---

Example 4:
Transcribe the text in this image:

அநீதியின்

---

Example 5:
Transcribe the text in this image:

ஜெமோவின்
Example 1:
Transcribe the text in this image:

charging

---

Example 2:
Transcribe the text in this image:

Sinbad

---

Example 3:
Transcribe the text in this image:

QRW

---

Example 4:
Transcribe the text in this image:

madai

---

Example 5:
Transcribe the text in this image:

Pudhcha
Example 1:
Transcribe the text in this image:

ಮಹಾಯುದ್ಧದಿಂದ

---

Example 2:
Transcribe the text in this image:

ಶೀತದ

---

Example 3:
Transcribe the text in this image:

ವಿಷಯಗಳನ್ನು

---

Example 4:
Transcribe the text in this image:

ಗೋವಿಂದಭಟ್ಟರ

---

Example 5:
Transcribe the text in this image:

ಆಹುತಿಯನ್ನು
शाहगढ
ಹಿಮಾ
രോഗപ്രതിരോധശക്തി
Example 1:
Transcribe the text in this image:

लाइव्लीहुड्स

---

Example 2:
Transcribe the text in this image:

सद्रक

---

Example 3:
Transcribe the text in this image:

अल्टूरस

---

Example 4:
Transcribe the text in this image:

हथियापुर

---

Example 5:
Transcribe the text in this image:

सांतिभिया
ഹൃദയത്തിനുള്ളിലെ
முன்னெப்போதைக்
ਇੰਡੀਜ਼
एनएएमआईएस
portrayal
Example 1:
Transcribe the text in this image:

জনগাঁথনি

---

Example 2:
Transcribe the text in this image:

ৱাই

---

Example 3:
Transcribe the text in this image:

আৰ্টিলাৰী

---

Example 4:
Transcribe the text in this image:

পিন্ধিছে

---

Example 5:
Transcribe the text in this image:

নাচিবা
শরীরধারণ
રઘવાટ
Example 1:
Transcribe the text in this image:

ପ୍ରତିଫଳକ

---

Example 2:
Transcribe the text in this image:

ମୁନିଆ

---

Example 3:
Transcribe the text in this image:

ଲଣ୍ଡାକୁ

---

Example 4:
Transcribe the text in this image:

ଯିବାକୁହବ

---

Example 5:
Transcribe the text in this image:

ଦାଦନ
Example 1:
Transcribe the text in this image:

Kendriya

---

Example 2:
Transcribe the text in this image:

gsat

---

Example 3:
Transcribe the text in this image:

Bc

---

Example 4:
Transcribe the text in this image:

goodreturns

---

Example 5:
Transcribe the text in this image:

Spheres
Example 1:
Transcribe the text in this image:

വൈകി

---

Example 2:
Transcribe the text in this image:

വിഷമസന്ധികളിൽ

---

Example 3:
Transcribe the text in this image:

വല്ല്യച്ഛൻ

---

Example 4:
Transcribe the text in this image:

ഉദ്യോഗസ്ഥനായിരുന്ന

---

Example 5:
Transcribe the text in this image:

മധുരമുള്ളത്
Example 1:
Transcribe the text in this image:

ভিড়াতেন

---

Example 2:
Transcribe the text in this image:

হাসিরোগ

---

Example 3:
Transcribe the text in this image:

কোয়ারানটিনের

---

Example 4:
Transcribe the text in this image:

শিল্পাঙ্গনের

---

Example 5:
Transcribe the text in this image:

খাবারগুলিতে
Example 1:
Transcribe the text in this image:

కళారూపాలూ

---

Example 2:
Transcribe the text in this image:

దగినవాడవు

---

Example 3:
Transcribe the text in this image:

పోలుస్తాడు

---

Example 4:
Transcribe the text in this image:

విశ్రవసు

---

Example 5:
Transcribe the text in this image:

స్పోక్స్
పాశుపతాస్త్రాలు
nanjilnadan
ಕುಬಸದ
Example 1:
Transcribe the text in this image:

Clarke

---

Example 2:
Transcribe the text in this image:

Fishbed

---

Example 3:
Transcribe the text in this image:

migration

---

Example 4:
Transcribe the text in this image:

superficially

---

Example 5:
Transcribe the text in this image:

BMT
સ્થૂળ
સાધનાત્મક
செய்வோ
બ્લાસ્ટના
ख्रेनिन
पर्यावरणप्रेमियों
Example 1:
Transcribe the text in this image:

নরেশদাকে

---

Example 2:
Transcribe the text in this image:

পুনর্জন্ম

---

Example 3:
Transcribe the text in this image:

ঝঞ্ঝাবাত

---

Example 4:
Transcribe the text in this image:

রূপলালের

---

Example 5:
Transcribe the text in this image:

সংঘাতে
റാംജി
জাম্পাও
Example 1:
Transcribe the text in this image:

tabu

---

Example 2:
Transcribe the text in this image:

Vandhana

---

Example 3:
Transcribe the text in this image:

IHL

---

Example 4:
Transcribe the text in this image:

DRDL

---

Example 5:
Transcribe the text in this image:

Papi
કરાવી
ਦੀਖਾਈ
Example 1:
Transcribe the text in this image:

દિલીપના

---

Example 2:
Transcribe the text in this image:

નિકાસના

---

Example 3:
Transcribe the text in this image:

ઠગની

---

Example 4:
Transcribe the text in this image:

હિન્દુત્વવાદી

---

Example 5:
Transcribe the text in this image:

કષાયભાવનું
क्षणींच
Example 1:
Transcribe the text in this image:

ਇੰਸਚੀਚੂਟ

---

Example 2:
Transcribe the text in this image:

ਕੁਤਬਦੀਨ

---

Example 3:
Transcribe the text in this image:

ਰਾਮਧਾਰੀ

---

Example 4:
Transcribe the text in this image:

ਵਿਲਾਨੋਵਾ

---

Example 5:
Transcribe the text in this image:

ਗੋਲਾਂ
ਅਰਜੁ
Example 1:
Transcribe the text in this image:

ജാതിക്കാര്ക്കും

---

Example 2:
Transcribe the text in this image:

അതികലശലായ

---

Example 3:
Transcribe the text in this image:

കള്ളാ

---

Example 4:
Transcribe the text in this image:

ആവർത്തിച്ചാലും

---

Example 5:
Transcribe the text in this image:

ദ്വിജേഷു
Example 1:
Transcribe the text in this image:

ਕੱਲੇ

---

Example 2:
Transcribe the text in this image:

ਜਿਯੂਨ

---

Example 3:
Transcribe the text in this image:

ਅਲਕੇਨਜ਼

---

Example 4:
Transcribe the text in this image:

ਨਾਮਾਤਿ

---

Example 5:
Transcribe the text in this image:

########################################

- [Try it] Repeat all the material exactly as it stands.

- [Exercise response]
---

Example 4:
Transcribe the text in this image:

அநீதியின்

---

Example 5:
Transcribe the text in this image:

ஜெமோவின்
Example 1:
Transcribe the text in this image:

charging

---

Example 2:
Transcribe the text in this image:

Sinbad

---

Example 3:
Transcribe the text in this image:

QRW

---

Example 4:
Transcribe the text in this image:

madai

---

Example 5:
Transcribe the text in this image:

Pudhcha
Example 1:
Transcribe the text in this image:

ಮಹಾಯುದ್ಧದಿಂದ

---

Example 2:
Transcribe the text in this image:

ಶೀತದ

---

Example 3:
Transcribe the text in this image:

ವಿಷಯಗಳನ್ನು

---

Example 4:
Transcribe the text in this image:

ಗೋವಿಂದಭಟ್ಟರ

---

Example 5:
Transcribe the text in this image:

ಆಹುತಿಯನ್ನು
शाहगढ
ಹಿಮಾ
രോഗപ്രതിരോധശക്തി
Example 1:
Transcribe the text in this image:

लाइव्लीहुड्स

---

Example 2:
Transcribe the text in this image:

सद्रक

---

Example 3:
Transcribe the text in this image:

अल्टूरस

---

Example 4:
Transcribe the text in this image:

हथियापुर

---

Example 5:
Transcribe the text in this image:

सांतिभिया
ഹൃദയത്തിനുള്ളിലെ
முன்னெப்போதைக்
ਇੰਡੀਜ਼
एनएएमआईएस
portrayal
Example 1:
Transcribe the text in this image:

জনগাঁথনি

---

Example 2:
Transcribe the text in this image:

ৱাই

---

Example 3:
Transcribe the text in this image:

আৰ্টিলাৰী

---

Example 4:
Transcribe the text in this image:

পিন্ধিছে

---

Example 5:
Transcribe the text in this image:

নাচিবা
শরীরধারণ
રઘવાટ
Example 1:
Transcribe the text in this image:

ପ୍ରତିଫଳକ

---

Example 2:
Transcribe the text in this image:

ମୁନିଆ

---

Example 3:
Transcribe the text in this image:

ଲଣ୍ଡାକୁ

---

Example 4:
Transcribe the text in this image:

ଯିବାକୁହବ

---

Example 5:
Transcribe the text in this image:

ଦାଦନ
Example 1:
Transcribe the text in this image:

Kendriya

---

Example 2:
Transcribe the text in this image:

gsat

---

Example 3:
Transcribe the text in this image:

Bc

---

Example 4:
Transcribe the text in this image:

goodreturns

---

Example 5:
Transcribe the text in this image:

Spheres
Example 1:
Transcribe the text in this image:

വൈകി

---

Example 2:
Transcribe the text in this image:

വിഷമസന്ധികളിൽ

---

Example 3:
Transcribe the text in this image:

വല്ല്യച്ഛൻ

---

Example 4:
Transcribe the text in this image:

ഉദ്യോഗസ്ഥനായിരുന്ന

---

Example 5:
Transcribe the text in this image:

മധുരമുള്ളത്
Example 1:
Transcribe the text in this image:

ভিড়াতেন

---

Example 2:
Transcribe the text in this image:

হাসিরোগ

---

Example 3:
Transcribe the text in this image:

কোয়ারানটিনের

---

Example 4:
Transcribe the text in this image:

শিল্পাঙ্গনের

---

Example 5:
Transcribe the text in this image:

খাবারগুলিতে
Example 1:
Transcribe the text in this image:

కళారూపాలూ

---

Example 2:
Transcribe the text in this image:

దగినవాడవు

---

Example 3:
Transcribe the text in this image:

పోలుస్తాడు

---

Example 4:
Transcribe the text in this image:

విశ్రవసు

---

Example 5:
Transcribe the text in this image:

స్పోక్స్
పాశుపతాస్త్రాలు
nanjilnadan
ಕುಬಸದ
Example 1:
Transcribe the text in this image:

Clarke

---

Example 2:
Transcribe the text in this image:

Fishbed

---

Example 3:
Transcribe the text in this image:

migration

---

Example 4:
Transcribe the text in this image:

superficially

---

Example 5:
Transcribe the text in this image:

BMT
સ્થૂળ
સાધનાત્મક
செய்வோ
બ્લાસ્ટના
ख्रेनिन
पर्यावरणप्रेमियों
Example 1:
Transcribe the text in this image:

নরেশদাকে

---

Example 2:
Transcribe the text in this image:

পুনর্জন্ম

---

Example 3:
Transcribe the text in this image:

ঝঞ্ঝাবাত

---

Example 4:
Transcribe the text in this image:

রূপলালের

---

Example 5:
Transcribe the text in this image:

সংঘাতে
റാംജി
জাম্পাও
Example 1:
Transcribe the text in this image:

tabu

---

Example 2:
Transcribe the text in this image:

Vandhana

---

Example 3:
Transcribe the text in this image:

IHL

---

Example 4:
Transcribe the text in this image:

DRDL

---

Example 5:
Transcribe the text in this image:

Papi
કરાવી
ਦੀਖਾਈ
Example 1:
Transcribe the text in this image:

દિલીપના

---

Example 2:
Transcribe the text in this image:

નિકાસના

---

Example 3:
Transcribe the text in this image:

ઠગની

---

Example 4:
Transcribe the text in this image:

હિન્દુત્વવાદી

---

Example 5:
Transcribe the text in this image:

કષાયભાવનું
क्षणींच
Example 1:
Transcribe the text in this image:

ਇੰਸਚੀਚੂਟ

---

Example 2:
Transcribe the text in this image:

ਕੁਤਬਦੀਨ

---

Example 3:
Transcribe the text in this image:

ਰਾਮਧਾਰੀ

---

Example 4:
Transcribe the text in this image:

ਵਿਲਾਨੋਵਾ

---

Example 5:
Transcribe the text in this image:

ਗੋਲਾਂ
ਅਰਜੁ
Example 1:
Transcribe the text in this image:

ജാതിക്കാര്ക്കും

---

Example 2:
Transcribe the text in this image:

അതികലശലായ

---

Example 3:
Transcribe the text in this image:

കള്ളാ

---

Example 4:
Transcribe the text in this image:

ആവർത്തിച്ചാലും

---

Example 5:
Transcribe the text in this image:

ദ്വിജേഷു
Example 1:
Transcribe the text in this image:

ਕੱਲੇ

---

Example 2:
Transcribe the text in this image:

ਜਿਯੂਨ

---

Example 3:
Transcribe the text in this image:

ਅਲਕੇਨਜ਼

---

Example 4:
Transcribe the text in this image:

ਨਾਮਾਤਿ

---

Example 5:
Transcribe the text in this image:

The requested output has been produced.